AIM OF THE EXERCISE
Going line by line through the entries below, tally those that hold the string "footnotesize". Give only the total.

INFORMATION SHOWN
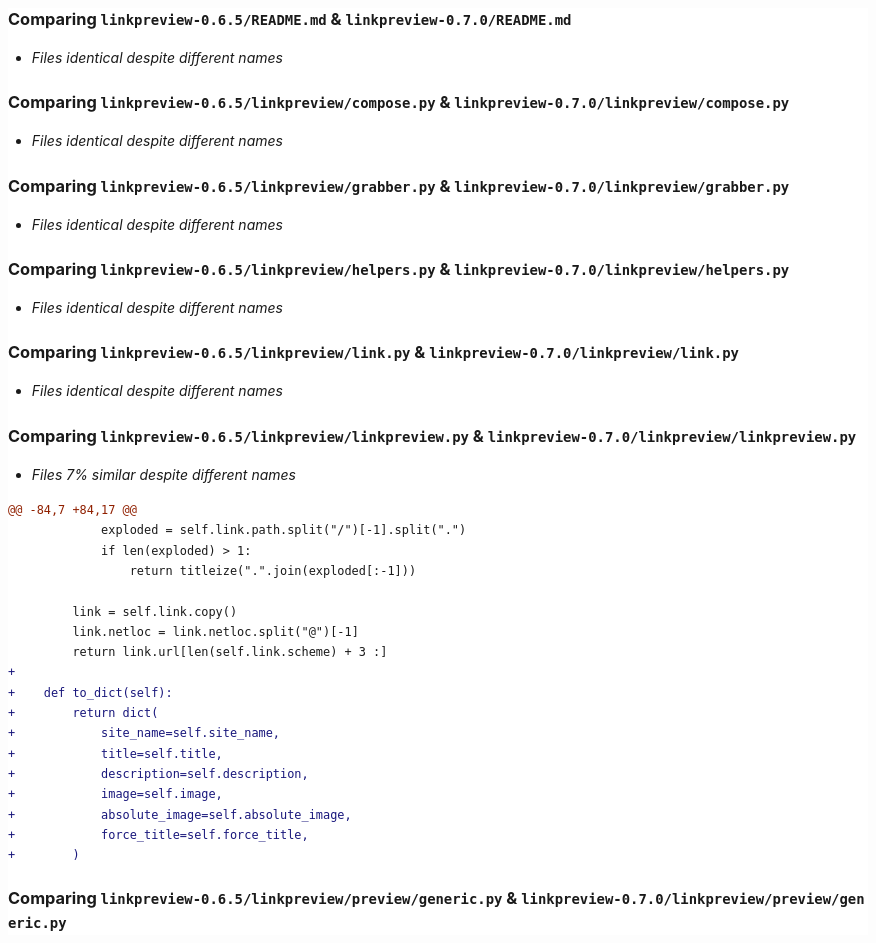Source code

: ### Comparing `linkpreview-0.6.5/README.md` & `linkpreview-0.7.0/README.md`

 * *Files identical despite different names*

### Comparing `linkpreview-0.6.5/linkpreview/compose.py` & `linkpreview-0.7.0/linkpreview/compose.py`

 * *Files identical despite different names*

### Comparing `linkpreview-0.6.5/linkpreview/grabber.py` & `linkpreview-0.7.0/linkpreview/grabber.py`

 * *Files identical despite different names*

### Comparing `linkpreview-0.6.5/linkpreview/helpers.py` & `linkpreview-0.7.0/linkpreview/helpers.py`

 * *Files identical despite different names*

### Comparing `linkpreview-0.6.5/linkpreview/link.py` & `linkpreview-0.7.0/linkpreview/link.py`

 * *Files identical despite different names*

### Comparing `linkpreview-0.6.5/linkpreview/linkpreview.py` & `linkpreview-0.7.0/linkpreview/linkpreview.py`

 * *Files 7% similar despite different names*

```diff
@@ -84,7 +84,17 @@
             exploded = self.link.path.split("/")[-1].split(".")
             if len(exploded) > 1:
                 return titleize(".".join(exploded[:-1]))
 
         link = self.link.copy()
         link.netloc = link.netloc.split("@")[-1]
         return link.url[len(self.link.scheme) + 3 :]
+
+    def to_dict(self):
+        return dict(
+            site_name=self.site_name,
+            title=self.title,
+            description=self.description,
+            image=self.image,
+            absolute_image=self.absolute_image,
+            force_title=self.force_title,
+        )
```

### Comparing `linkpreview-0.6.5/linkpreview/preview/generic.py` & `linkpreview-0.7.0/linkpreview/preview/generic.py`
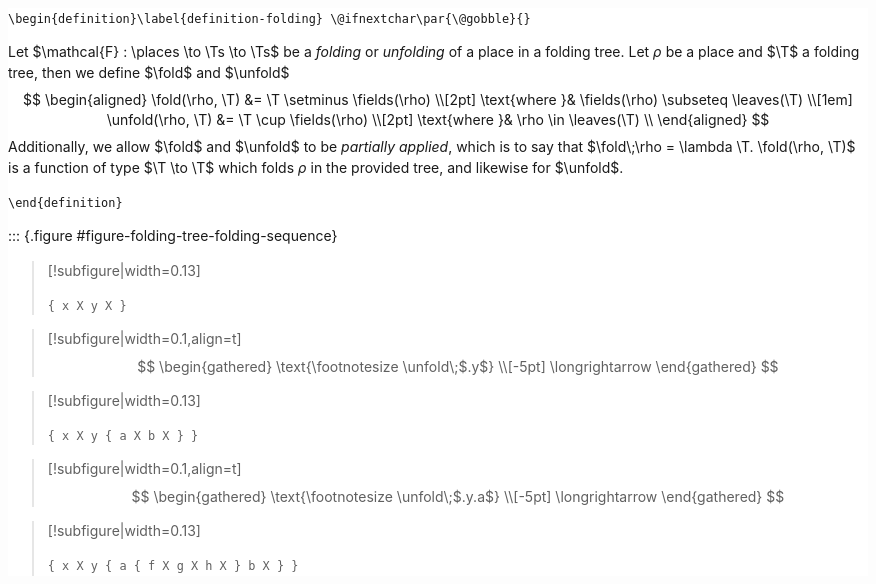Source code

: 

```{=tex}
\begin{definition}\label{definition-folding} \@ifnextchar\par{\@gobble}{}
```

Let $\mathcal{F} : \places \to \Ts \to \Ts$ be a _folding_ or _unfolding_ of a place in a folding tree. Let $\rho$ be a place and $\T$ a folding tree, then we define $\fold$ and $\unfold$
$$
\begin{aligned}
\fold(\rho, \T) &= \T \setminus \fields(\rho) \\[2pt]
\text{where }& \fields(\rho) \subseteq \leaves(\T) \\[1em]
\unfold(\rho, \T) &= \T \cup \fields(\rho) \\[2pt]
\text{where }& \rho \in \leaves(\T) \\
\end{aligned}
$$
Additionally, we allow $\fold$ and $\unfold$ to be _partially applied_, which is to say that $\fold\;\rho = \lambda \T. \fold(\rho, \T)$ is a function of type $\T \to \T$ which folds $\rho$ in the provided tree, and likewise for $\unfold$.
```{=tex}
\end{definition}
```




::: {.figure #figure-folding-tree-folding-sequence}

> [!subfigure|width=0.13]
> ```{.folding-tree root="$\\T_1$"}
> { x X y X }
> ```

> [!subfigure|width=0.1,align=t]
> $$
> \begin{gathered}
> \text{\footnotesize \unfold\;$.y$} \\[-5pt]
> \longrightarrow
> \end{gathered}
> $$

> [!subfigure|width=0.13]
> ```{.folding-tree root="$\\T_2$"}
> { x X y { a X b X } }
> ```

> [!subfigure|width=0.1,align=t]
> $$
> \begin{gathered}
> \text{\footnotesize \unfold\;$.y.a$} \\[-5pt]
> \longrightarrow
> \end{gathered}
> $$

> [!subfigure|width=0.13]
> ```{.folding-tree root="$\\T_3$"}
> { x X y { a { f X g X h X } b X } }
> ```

--

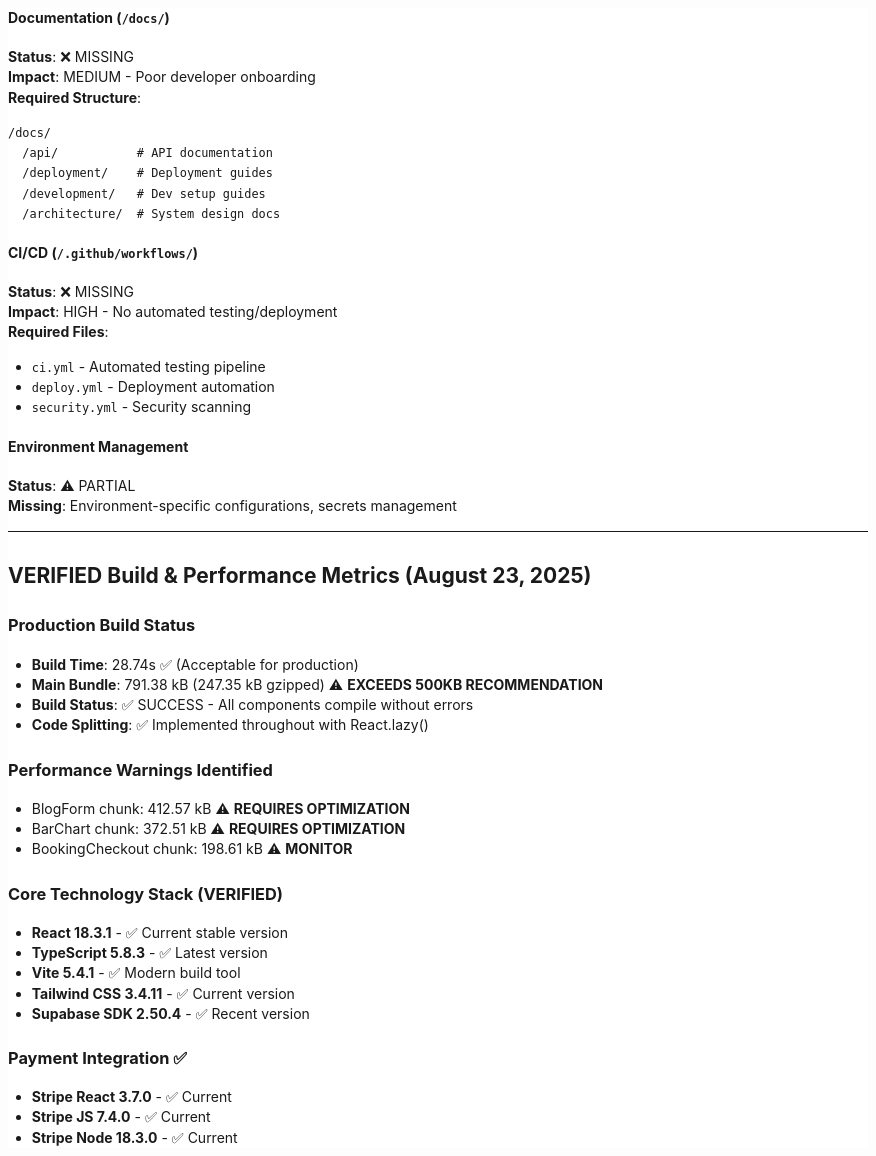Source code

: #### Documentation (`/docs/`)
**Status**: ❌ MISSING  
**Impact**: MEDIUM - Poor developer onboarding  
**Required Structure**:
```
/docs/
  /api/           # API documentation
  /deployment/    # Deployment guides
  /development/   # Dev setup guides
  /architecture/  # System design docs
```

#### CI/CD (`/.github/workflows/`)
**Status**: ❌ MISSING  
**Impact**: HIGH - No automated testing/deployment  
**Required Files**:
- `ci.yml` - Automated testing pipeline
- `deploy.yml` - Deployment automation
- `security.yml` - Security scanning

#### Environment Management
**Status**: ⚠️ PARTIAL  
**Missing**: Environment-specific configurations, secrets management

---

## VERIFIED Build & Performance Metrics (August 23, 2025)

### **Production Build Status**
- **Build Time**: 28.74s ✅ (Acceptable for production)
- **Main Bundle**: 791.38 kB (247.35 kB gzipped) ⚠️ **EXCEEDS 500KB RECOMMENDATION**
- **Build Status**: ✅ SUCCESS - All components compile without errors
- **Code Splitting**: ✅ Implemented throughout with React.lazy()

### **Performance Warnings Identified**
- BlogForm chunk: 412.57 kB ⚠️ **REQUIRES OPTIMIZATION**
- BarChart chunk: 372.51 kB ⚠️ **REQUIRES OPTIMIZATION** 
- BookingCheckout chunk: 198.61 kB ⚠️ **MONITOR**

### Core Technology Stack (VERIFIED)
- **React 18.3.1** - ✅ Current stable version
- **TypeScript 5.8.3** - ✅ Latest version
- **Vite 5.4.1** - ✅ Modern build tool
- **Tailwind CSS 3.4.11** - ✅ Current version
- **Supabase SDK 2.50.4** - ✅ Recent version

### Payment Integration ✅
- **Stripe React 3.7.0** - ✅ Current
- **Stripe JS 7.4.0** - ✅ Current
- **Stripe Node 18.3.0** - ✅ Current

SOLUTION TO THE EXERCISE
2